How can complicated legislative language make it hard for some disabled people, especially those with intellectual and developmental disabilities, to understand bills that directly impact their lives? 

e.k. hoffman: The jargon, academic, legal, and complex language used in legislation are forms of access barriers. To a lot of disabled people, complicated language and legislation increase the cognitive load necessary to understand both the meaning of bills and how they will impact [their] lives. When we reduce that cognitive load, we’re seeking to remove that access barrier.

Dom Kelly: Sometimes, those are even intentionally confusing, and we know that legislators can squeeze things into bills that they want to get passed. Sometimes information is changing rapidly during the legislative session, and dangerous parts of old bills are pushed under new bills. It’s hard for anyone, let alone somebody with an intellectual [or] developmental disability, to get that information in real-time in a way that’s easy to understand. That’s another barrier that we’re trying to tear down.

One of the categories on this dashboard is poverty and care. Why is poverty an important disability rights legislation issue? 

DK: Disabled people live in poverty at twice the rate of non-disabled people, and we have the highest poverty rates in the country here in the South. If you are at an intersection of disability and another marginalized identity, you are more likely to live in poverty. [Whether a disabled person is] living in poverty is usually determined by the people who are behind the policy. 

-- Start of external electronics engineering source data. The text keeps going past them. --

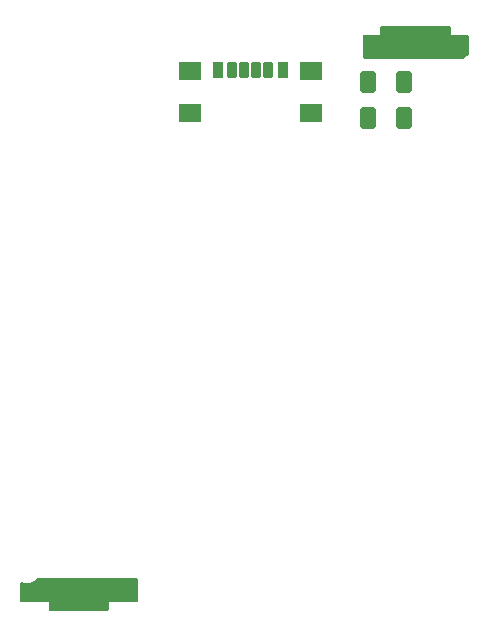
<source format=gts>
G04 #@! TF.GenerationSoftware,KiCad,Pcbnew,(7.0.0-0)*
G04 #@! TF.CreationDate,2024-03-30T14:09:05+02:00*
G04 #@! TF.ProjectId,radio-battery-replacement,72616469-6f2d-4626-9174-746572792d72,rev?*
G04 #@! TF.SameCoordinates,Original*
G04 #@! TF.FileFunction,Soldermask,Top*
G04 #@! TF.FilePolarity,Negative*
%FSLAX46Y46*%
G04 Gerber Fmt 4.6, Leading zero omitted, Abs format (unit mm)*
G04 Created by KiCad (PCBNEW (7.0.0-0)) date 2024-03-30 14:09:05*
%MOMM*%
%LPD*%
G01*
G04 APERTURE LIST*
G04 Aperture macros list*
%AMRoundRect*
0 Rectangle with rounded corners*
0 $1 Rounding radius*
0 $2 $3 $4 $5 $6 $7 $8 $9 X,Y pos of 4 corners*
0 Add a 4 corners polygon primitive as box body*
4,1,4,$2,$3,$4,$5,$6,$7,$8,$9,$2,$3,0*
0 Add four circle primitives for the rounded corners*
1,1,$1+$1,$2,$3*
1,1,$1+$1,$4,$5*
1,1,$1+$1,$6,$7*
1,1,$1+$1,$8,$9*
0 Add four rect primitives between the rounded corners*
20,1,$1+$1,$2,$3,$4,$5,0*
20,1,$1+$1,$4,$5,$6,$7,0*
20,1,$1+$1,$6,$7,$8,$9,0*
20,1,$1+$1,$8,$9,$2,$3,0*%
G04 Aperture macros list end*
%ADD10RoundRect,0.051000X-0.350000X-0.600000X0.350000X-0.600000X0.350000X0.600000X-0.350000X0.600000X0*%
%ADD11RoundRect,0.051000X0.380000X0.600000X-0.380000X0.600000X-0.380000X-0.600000X0.380000X-0.600000X0*%
%ADD12RoundRect,0.051000X0.400000X0.600000X-0.400000X0.600000X-0.400000X-0.600000X0.400000X-0.600000X0*%
%ADD13RoundRect,0.051000X0.350000X0.600000X-0.350000X0.600000X-0.350000X-0.600000X0.350000X-0.600000X0*%
%ADD14RoundRect,0.051000X-0.380000X-0.600000X0.380000X-0.600000X0.380000X0.600000X-0.380000X0.600000X0*%
%ADD15RoundRect,0.051000X-0.400000X-0.600000X0.400000X-0.600000X0.400000X0.600000X-0.400000X0.600000X0*%
%ADD16RoundRect,0.051000X-0.900000X-0.675000X0.900000X-0.675000X0.900000X0.675000X-0.900000X0.675000X0*%
%ADD17RoundRect,0.051000X-0.900000X-0.750000X0.900000X-0.750000X0.900000X0.750000X-0.900000X0.750000X0*%
%ADD18RoundRect,0.301000X-0.400000X-0.625000X0.400000X-0.625000X0.400000X0.625000X-0.400000X0.625000X0*%
G04 APERTURE END LIST*
D10*
X111000000Y-72967500D03*
D11*
X113020000Y-72967500D03*
D12*
X114250000Y-72967500D03*
D13*
X112000000Y-72967500D03*
D14*
X109980000Y-72967500D03*
D15*
X108750000Y-72967500D03*
D16*
X106375000Y-73022500D03*
D17*
X106375000Y-76602500D03*
D16*
X116625000Y-73022500D03*
D17*
X116625000Y-76602500D03*
D18*
X121450000Y-77000000D03*
X124550000Y-77000000D03*
X121450000Y-74000000D03*
X124550000Y-74000000D03*
G36*
X128438000Y-69266613D02*
G01*
X128483387Y-69312000D01*
X128500000Y-69374000D01*
X128500000Y-69983674D01*
X128503450Y-69996549D01*
X128516326Y-70000000D01*
X129887065Y-70000000D01*
X129948878Y-70016505D01*
X129994236Y-70061627D01*
X130011063Y-70123354D01*
X130018783Y-71605546D01*
X130009343Y-71653652D01*
X129981998Y-71694339D01*
X129941021Y-71721250D01*
X129874593Y-71747944D01*
X129865236Y-71752661D01*
X129671993Y-71871645D01*
X129663563Y-71877880D01*
X129559938Y-71969083D01*
X129521796Y-71992014D01*
X129478014Y-72000000D01*
X121144195Y-72000000D01*
X121082382Y-71983495D01*
X121037024Y-71938373D01*
X121020197Y-71876646D01*
X121011069Y-70124646D01*
X121027465Y-70062373D01*
X121072881Y-70016721D01*
X121135067Y-70000000D01*
X122483674Y-70000000D01*
X122496549Y-69996549D01*
X122500000Y-69983674D01*
X122500000Y-69374000D01*
X122516613Y-69312000D01*
X122562000Y-69266613D01*
X122624000Y-69250000D01*
X128376000Y-69250000D01*
X128438000Y-69266613D01*
G37*
G36*
X101938000Y-116016613D02*
G01*
X101983387Y-116062000D01*
X102000000Y-116124000D01*
X102000000Y-117876000D01*
X101983387Y-117938000D01*
X101938000Y-117983387D01*
X101876000Y-118000000D01*
X99516326Y-118000000D01*
X99503450Y-118003450D01*
X99500000Y-118016326D01*
X99500000Y-118626000D01*
X99483387Y-118688000D01*
X99438000Y-118733387D01*
X99376000Y-118750000D01*
X94624000Y-118750000D01*
X94562000Y-118733387D01*
X94516613Y-118688000D01*
X94500000Y-118626000D01*
X94500000Y-118016326D01*
X94496549Y-118003450D01*
X94483674Y-118000000D01*
X92124000Y-118000000D01*
X92062000Y-117983387D01*
X92016613Y-117938000D01*
X92000000Y-117876000D01*
X92000000Y-116472798D01*
X92012117Y-116419335D01*
X92046101Y-116376321D01*
X92095309Y-116352163D01*
X92150124Y-116351581D01*
X92317025Y-116387551D01*
X92327438Y-116388884D01*
X92554158Y-116398515D01*
X92564635Y-116398070D01*
X92789727Y-116369245D01*
X92799987Y-116367034D01*
X93016964Y-116300586D01*
X93026701Y-116296673D01*
X93229332Y-116194509D01*
X93238256Y-116189014D01*
X93420716Y-116054068D01*
X93428592Y-116047136D01*
X93437156Y-116038201D01*
X93478012Y-116009949D01*
X93526679Y-116000000D01*
X101876000Y-116000000D01*
X101938000Y-116016613D01*
G37*
G36*
X101989985Y-115993068D02*
G01*
X102001606Y-115996181D01*
X102002503Y-115996700D01*
X102003300Y-115997498D01*
X102003817Y-115998393D01*
X102006932Y-116010015D01*
X102007000Y-116010533D01*
X102007000Y-117989467D01*
X102006932Y-117989985D01*
X102003817Y-118001607D01*
X102003299Y-118002503D01*
X102002503Y-118003299D01*
X102001607Y-118003817D01*
X101989985Y-118006932D01*
X101989467Y-118007000D01*
X99585263Y-118007000D01*
X99546034Y-118017511D01*
X99517511Y-118046034D01*
X99507000Y-118085263D01*
X99507000Y-118739467D01*
X99506932Y-118739985D01*
X99503817Y-118751607D01*
X99503299Y-118752503D01*
X99502503Y-118753299D01*
X99501607Y-118753817D01*
X99489985Y-118756932D01*
X99489467Y-118757000D01*
X94510533Y-118757000D01*
X94510015Y-118756932D01*
X94498393Y-118753817D01*
X94497498Y-118753300D01*
X94496700Y-118752503D01*
X94496181Y-118751606D01*
X94493068Y-118739985D01*
X94493000Y-118739467D01*
X94493000Y-118085263D01*
X94482488Y-118046034D01*
X94453966Y-118017511D01*
X94414737Y-118007000D01*
X92010533Y-118007000D01*
X92010015Y-118006932D01*
X91998393Y-118003817D01*
X91997498Y-118003300D01*
X91996700Y-118002503D01*
X91996181Y-118001606D01*
X91995215Y-117998000D01*
X92002000Y-117998000D01*
X94500000Y-117998000D01*
X94501414Y-117998586D01*
X94502000Y-118000000D01*
X94502000Y-118748000D01*
X99498000Y-118748000D01*
X99498000Y-118000000D01*
X99498586Y-117998586D01*
X99500000Y-117998000D01*
X101998000Y-117998000D01*
X101998000Y-116002000D01*
X93474622Y-116002000D01*
X93426389Y-116052325D01*
X93426134Y-116052549D01*
X93235219Y-116193749D01*
X93234930Y-116193927D01*
X93022899Y-116300831D01*
X93022585Y-116300957D01*
X92795537Y-116370489D01*
X92795205Y-116370561D01*
X92559672Y-116400723D01*
X92559333Y-116400737D01*
X92322090Y-116390659D01*
X92321754Y-116390616D01*
X92089627Y-116340588D01*
X92089302Y-116340489D01*
X92002000Y-116305408D01*
X92002000Y-117998000D01*
X91995215Y-117998000D01*
X91993068Y-117989985D01*
X91993000Y-117989467D01*
X91993000Y-116315585D01*
X91993105Y-116314946D01*
X91997653Y-116301466D01*
X91998432Y-116300445D01*
X91998734Y-116300242D01*
X91999963Y-116299905D01*
X92014166Y-116300709D01*
X92014799Y-116300850D01*
X92085873Y-116329410D01*
X92098678Y-116333331D01*
X92316491Y-116380275D01*
X92329791Y-116381978D01*
X92552395Y-116391434D01*
X92565777Y-116390865D01*
X92786811Y-116362561D01*
X92799905Y-116359738D01*
X93012941Y-116294497D01*
X93025383Y-116289498D01*
X93224341Y-116189185D01*
X93235756Y-116182157D01*
X93414898Y-116049664D01*
X93424947Y-116040820D01*
X93463114Y-116000998D01*
X93463421Y-116000737D01*
X93471316Y-115995278D01*
X93472053Y-115994963D01*
X93481463Y-115993040D01*
X93481863Y-115993000D01*
X101989467Y-115993000D01*
X101989985Y-115993068D01*
G37*
G36*
X128489985Y-69243068D02*
G01*
X128501606Y-69246181D01*
X128502503Y-69246700D01*
X128503300Y-69247498D01*
X128503817Y-69248393D01*
X128506932Y-69260015D01*
X128507000Y-69260533D01*
X128507000Y-69914737D01*
X128517511Y-69953966D01*
X128546034Y-69982488D01*
X128585263Y-69993000D01*
X129999924Y-69993000D01*
X130000440Y-69993068D01*
X130012031Y-69996163D01*
X130012925Y-69996676D01*
X130013729Y-69997475D01*
X130014249Y-69998368D01*
X130017404Y-70009943D01*
X130017474Y-70010459D01*
X130026160Y-71677762D01*
X130026075Y-71678350D01*
X130022216Y-71691128D01*
X130021560Y-71692104D01*
X130011184Y-71700505D01*
X130010671Y-71700807D01*
X129879110Y-71753673D01*
X129867152Y-71759701D01*
X129677411Y-71876528D01*
X129666638Y-71884496D01*
X129534863Y-72000474D01*
X129534573Y-72000687D01*
X129527140Y-72005156D01*
X129526468Y-72005410D01*
X129517929Y-72006968D01*
X129517570Y-72007000D01*
X121031336Y-72007000D01*
X121030820Y-72006932D01*
X121019228Y-72003836D01*
X121018334Y-72003323D01*
X121017530Y-72002524D01*
X121017010Y-72001631D01*
X121013855Y-71990056D01*
X121013785Y-71989540D01*
X121003475Y-70010602D01*
X121003541Y-70010083D01*
X121005669Y-70002000D01*
X121012430Y-70002000D01*
X121022830Y-71998000D01*
X129524055Y-71998000D01*
X129666193Y-71872903D01*
X129666465Y-71872701D01*
X129868666Y-71748201D01*
X129868969Y-71748048D01*
X130017215Y-71688476D01*
X130008430Y-70002000D01*
X128500000Y-70002000D01*
X128498586Y-70001414D01*
X128498000Y-70000000D01*
X128498000Y-69252000D01*
X122502000Y-69252000D01*
X122502000Y-70000000D01*
X122501414Y-70001414D01*
X122500000Y-70002000D01*
X121012430Y-70002000D01*
X121005669Y-70002000D01*
X121006612Y-69998418D01*
X121007128Y-69997516D01*
X121007919Y-69996721D01*
X121008818Y-69996201D01*
X121020469Y-69993069D01*
X121020988Y-69993000D01*
X122414737Y-69993000D01*
X122453966Y-69982488D01*
X122482488Y-69953966D01*
X122493000Y-69914737D01*
X122493000Y-69260533D01*
X122493068Y-69260015D01*
X122496181Y-69248394D01*
X122496699Y-69247498D01*
X122497498Y-69246699D01*
X122498394Y-69246181D01*
X122510015Y-69243068D01*
X122510533Y-69243000D01*
X128489467Y-69243000D01*
X128489985Y-69243068D01*
G37*
M02*

</source>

ekh: Especially in the South, there remain high rates of segregated workplace settings, sheltered workshops, sub-minimum wages—and all of these things impact poverty. The process for disabled people to even receive disability benefits like SSI, SSDI, and Medicaid is inaccessible, bureaucratic, and full of barriers, and many disabled people are denied even though they meet the criteria.

DK: One more critical issue for us is home and community-based services. In the country, we have 656,000 people on waitlists for HCBS waivers [which help provide alternatives to institutionalization], and in the South, we have 500,000 of them. We know [those waitlists] keep our community in poverty, keep them without care, keep them relegated to nursing homes and institutional settings, which leaves them with often little to no autonomy.

There’s a note on the dashboard that websites linked may not be fully accessible. How can online accessibility issues with policy information be a barrier to disabled people’s participation in politics? 

ekh:  Even though on the federal level we have legislation like the Plain Writing Act [and] the Rehabilitation Act, and these are supposed to protect disabled people through the guarantee that at least government information is accessible, we know that very frequently this promise is broken. A lot of state legislature websites are inaccessible. On several state legislature websites in the South, bills are uploaded largely [as] untagged scans of printed paper versions, [which] means that they cannot be accessed at all by blind and low-vision folks without reliance on someone else.

Is there any current legislation in the dashboard that you would highlight?

ekh: Arkansas has SB 443, which is an Employment First bill to help people with disabilities get jobs [outside] segregated work settings. Employment First bills seek to promote good practices in areas like transitioning young disabled people from school into work, and getting employers involved and educated about existing protections for disabled people.

DK: It’s a bill that would allow people who are blind or low vision to vote virtually. We’ve had a lot of anti-voting legislation in Georgia, and unfortunately, that’s made it more difficult—especially for blind and low-vision voters. This bill would allow these voters to vote remotely from their own computers, which I would hope we could get to one day for everyone.

This interview has been edited for length and clarity.